Dopo “Mare Nostrum” la solidarietà è un crimine
Il report dell’istituto Irr di Londra sottolinea anche l’ambiguità dello strumento giuridico usato contro gli attivisti. C’è una sorta di periodicità nel suo utilizzo: ogni volta che tornano ad aumentare gli sbarchi, i “passeur solidali” vengono colpiti negli hub di frontiera della rotta che i migranti, ormai da quattro anni, percorrono lungo l’Europa. Sono luoghi come Ventimiglia, Calais, Chiasso, il ponte Øresund (che collega Copenhagen, in Danimarca, a Malmø, in Svezia), l’isola di Lesbo in Grecia.

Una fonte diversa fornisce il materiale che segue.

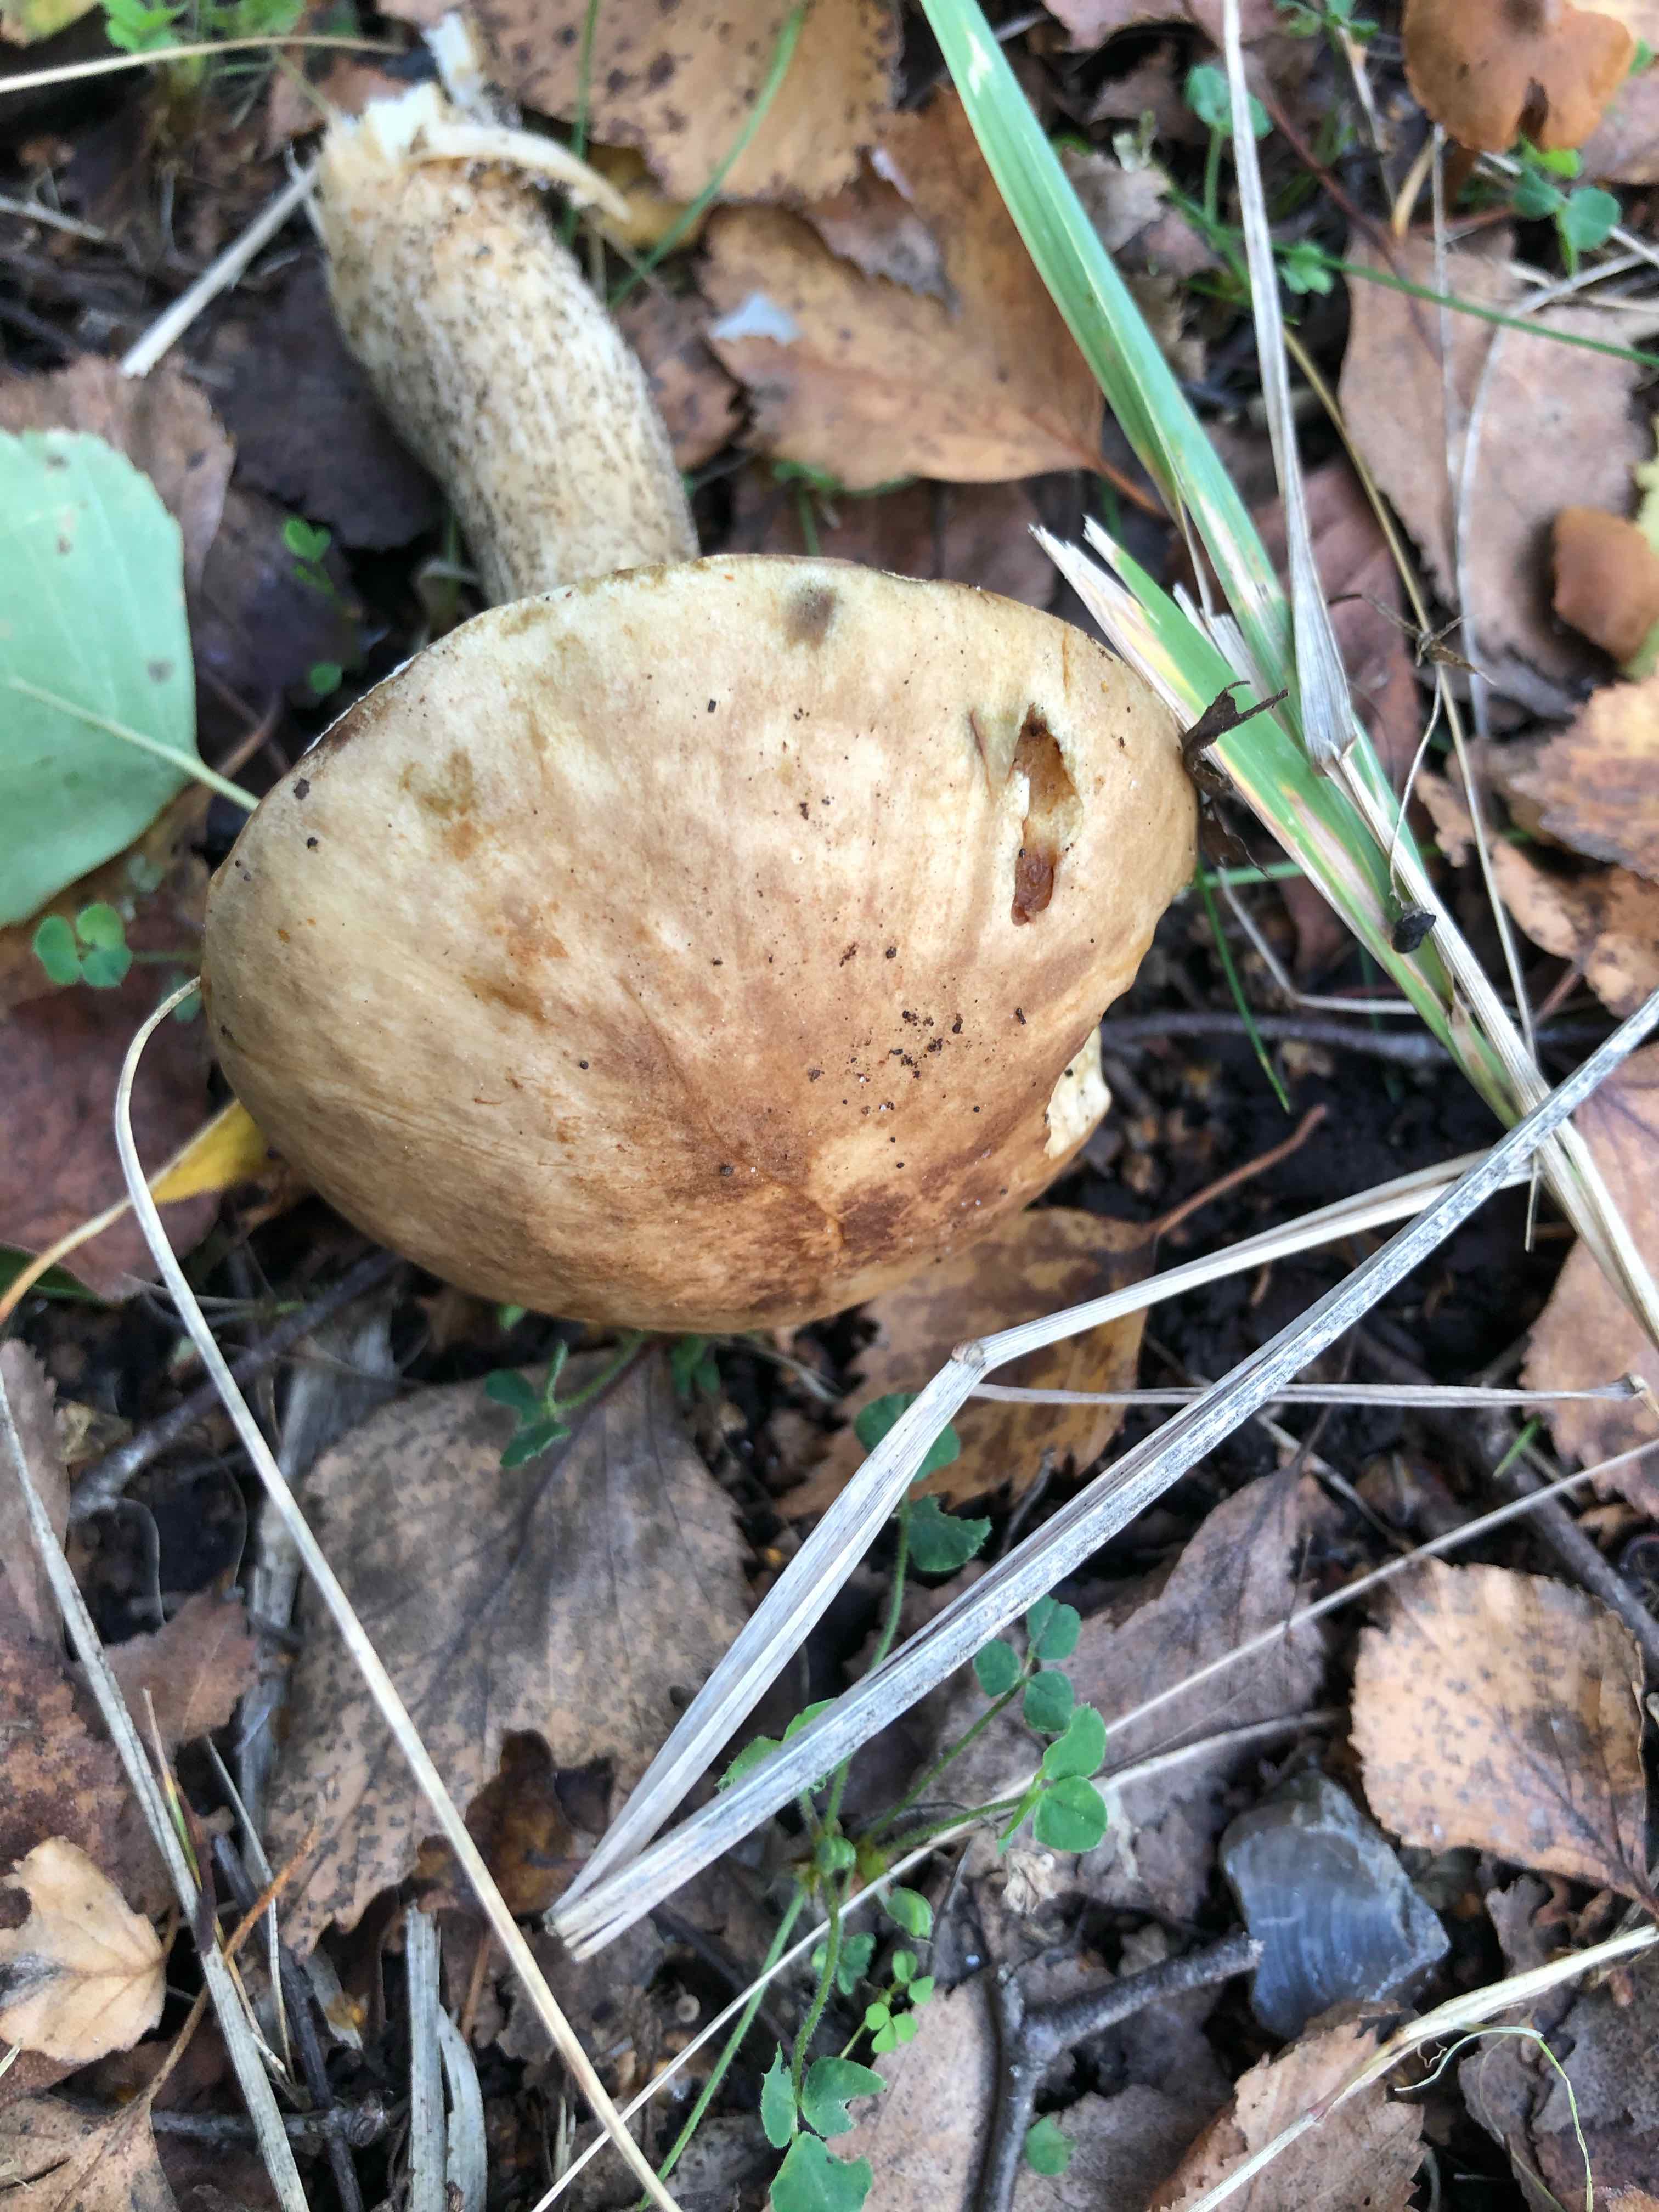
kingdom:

Targa in bronzo ad Amburgo con ringraziamento dei profughi vietnamiti. Foto di Emma7stern (via Wikimedia)
Esiste, scrivono gli autori del report, «una connessione tra i reati (di solidarietà, ndr) e il declassamento delle missioni umanitarie nel Mediterraneo». La lotta agli attivisti, quindi, coincide con la fine di Mare Nostrum, unico esempio in cui un’istituzione europea – la Marina militare italiana – si è presa carico in toto dei salvataggi in mare per volere del governo. Da allora l’attività umanitaria è stata condotta solo da organizzazioni non governative, che quest’estate sono venute allo scontro con il ministero dell’Interno italiano.
Salvataggi in mare: le indagini sulle ong
Il report ricorda poi la storia delle procure italiane e delle loro indagini nei confronti delle ong che salvano i migranti. Il primo caso riguarda la Cap Anamur, ong tedesca che nel 2004 ha recuperato in mare con una delle sue navi 37 migranti, facendoli sbarcare successivamente in Italia dopo una lunga negoziazione tra Italia e Germania per chi se ne dovesse prendere carico. L’imbarcazione è stata immediatamente posta sotto sequestro. Il processo è finito solo nel 2009, con una piena assoluzione dell’equipaggio e dei vertici dell’ong.
Stessa sorte è toccata a due capitani tunisini, che nel 2007 hanno portato a Lampedusa 44 migranti salvati in alto mare. Anche per loro, c’è stato il sequestro delle imbarcazioni, evento che ha creato un disincentivo ai salvataggi in mare, notano gli autori del report.
Foto: IOM/Francesco Malavolta 2014
Ma è quest’estate che si è consumato lo scontro più aspro, conclusosi con la firma del codice di condotta delle ong e con il sequestro prima della nave Iuventa della ong Jugend Rettet e poi persino della nave Von Hestia, sulla quale operava Save the children. L’accusa: cooperare con i trafficanti.
Centri per migranti sempre più chiusi
Un ultimo capitolo sull’Italia lo cura Simon McMahon, ricercatore del Centre for Trust, Peace and Social Relations dell’università di Coventry. Lo studioso sottolinea il tentativo delle istituzioni italiani di rendere difficoltoso l’accesso ai luoghi dove ci si occupa dei migranti. Specialmente i Cie. Ricorda la campagna LasciateCIEntrare, che dal 2011 invoca il diritto di poter entrare nei Centri di identificazione ed espulsione e che oggi si muove anche per fare entrare giornalisti e ricercatori negli hotspot. In nome della “securizzazione” dei luoghi dei migranti.
Così, per ricostruire le storie di chi passa dai centri, si è costretti ad andare ai margini, scrive McMahon, in chiese, moschee, centri occupati, dove l’accoglienza è libera dai vincoli di quella istituzionale.
«La securizzazione del sistema di accoglienza e la criminalizzazione del sostegno ai rifugiati e i migranti – scrive McMahon – sono due facce della stessa medaglia, con implicazioni significative per la ricerca. Entrambi tengono gli osservatori indipendenti fuori dai luoghi dove, dopo l’arrivo, i rifugiati e i migranti vengono controllati e schedati. Creano incertezza e preoccupazione tra i ricercatori e rifugiati e migranti allo stesso modo».